To behave adaptively with sufficient flexibility, biological organisms must cognize beyond immediate reaction to a physically present stimulus. For this, humans use visual mental imagery [1, 2], the ability to conjure up a vivid internal experience from memory that stands in for the percept of the stimulus. Visually imagined contents subjectively mimic perceived contents, suggesting that imagery and perception share common neural mechanisms. Using multivariate pattern analysis on human electroencephalography (EEG) data, we compared the oscillatory time courses of mental imagery and perception of objects. We found that representations shared between imagery and perception emerged specifically in the alpha frequency band. These representations were present in posterior, but not anterior, electrodes, suggesting an origin in parieto-occipital cortex. Comparison of the shared representations to computational models using representational similarity analysis revealed a relationship to later layers of deep neural networks trained on object representations, but not auditory or semantic models, suggesting representations of complex visual features as the basis of commonality. Together, our results identify and characterize alpha oscillations as a cortical signature of representations shared between visual mental imagery and perception.

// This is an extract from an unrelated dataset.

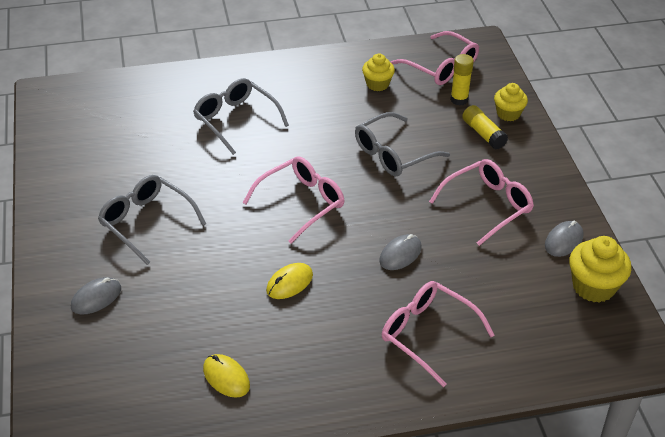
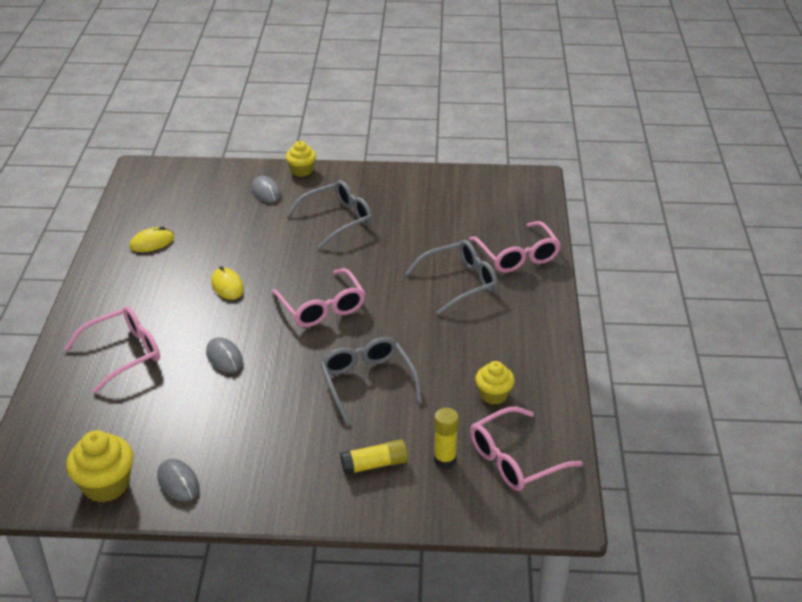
camera: 105 degrees right, 5 degrees down
pink glasses [429,159,534,246] -> pink glasses moved to [469,221,561,273]
yellow cupcake [494,83,528,122] -> yellow cupcake moved to [286,141,316,177]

为了以足够的灵活性进行适应性行为，生物有机体必须在对物理刺激的直接反应之外进行认知。为此，人类使用视觉心理意象 [1, 2]，这种能力可以从代表刺激感知的记忆中唤出生动的内部体验。视觉想象的内容主观地模仿感知的内容，这表明图像和感知具有共同的神经机制。使用对人类脑电图 (EEG) 数据的多元模式分析，我们比较了心理意象和物体感知的振荡时间过程。我们发现图像和感知之间共享的表示特别出现在 alpha 频带中。这些表征存在于后部而非前部电极中，表明起源于顶枕叶皮层。使用表征相似性分析将共享表征与计算模型进行比较，揭示了与在对象表征上训练的深层神经网络的后续层的关系，而不是听觉或语义模型，这表明复杂视觉特征的表征是共性的基础。总之，我们的结果将 alpha 振荡识别和表征为视觉心理意象和感知之间共享的表征的皮层特征。